New York’s Cannabis Tax Could Help Pave the Way for Federal Legalization

States that tax marijuana ad valorem – that is, with price-based taxes – are not advancing the work needed for federal legalization.

I was recently quoted in an article by in Law360:  (possible paywall).

Here’s an excerpt: 

Pat Oglesby, founder of the tax policy nonprofit Center for New Revenue, said the uniqueness of New York’s model stretches outside of U.S. borders, noting that Canada taxes nonsmokable cannabis at 1 Canadian cent per milligram of THC, but still taxes flower with a weight-based tax of CA$1 (80 U.S. cents) per gram. New York’s tax per milligram of THC is “revolutionary” for raw plant matter, he said.

“We don’t know the best way to tax cannabis, and New York is starting a bold and radical experiment,” Oglesby said. “It’s the first jurisdiction in the world to tax cannabis flower or bud — smokable plant matter — by THC content.”

Oglesby said New York’s experiment could be important if the federal government ever allows such sales, noting that the U.S. has virtually no excise taxes on products except items like tobacco or alcohol.

“A THC potency tax experiment may let the federal government see a way forward toward cannabis legalization nationally,” Oglesby said.

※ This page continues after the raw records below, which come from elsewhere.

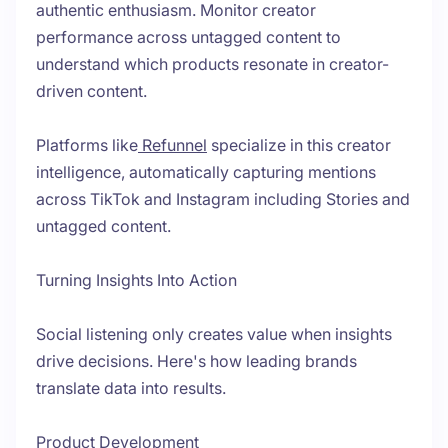
authentic enthusiasm. Monitor creator
performance across untagged content to
understand which products resonate in creator-
driven content.
Platforms like
Refunnel
specialize in this creator
intelligence, automatically capturing mentions
across TikTok and Instagram including Stories and
untagged content.
Turning Insights Into Action
Social listening only creates value when insights
drive decisions. Here's how leading brands
translate data into results.
Product Development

Well, the next-to-the-last paragraph doesn’t quite get the technicalities right.  It would more correctly read:

. . . New York’s experiment could be important if the federal government ever allows cannabis sales, noting that the federal government has virtually no ad valorem (percentage of price) excise taxes on tobacco or alcohol.  

The point is that the federal government is very unlikely to tax cannabis ad valorem, as the MORE Act proposes.  States like New York that experiment with methods other than ad valorem are showing the federal government possible paths forward for ways to tax cannabis – which will probably be a key requirement for legalization.

Fine point:  Alcohol is taxed by the gallon or by alcohol content; tobacco is taxed by weight, with the minor wrinkle that “large cigars,” those that weigh more than 3 pounds per 1,000, are taxed by weight, with an ad valorem cap.  “ Large cigars are taxed at 52.75 percent of the manufacturer’s sales price, with a maximum tax of 40.26 cents per cigar.”  (The federal government has several other excise taxes, like that on gasoline, and some ad valorem excise taxes, like those on airline tickets and indoor tanning.)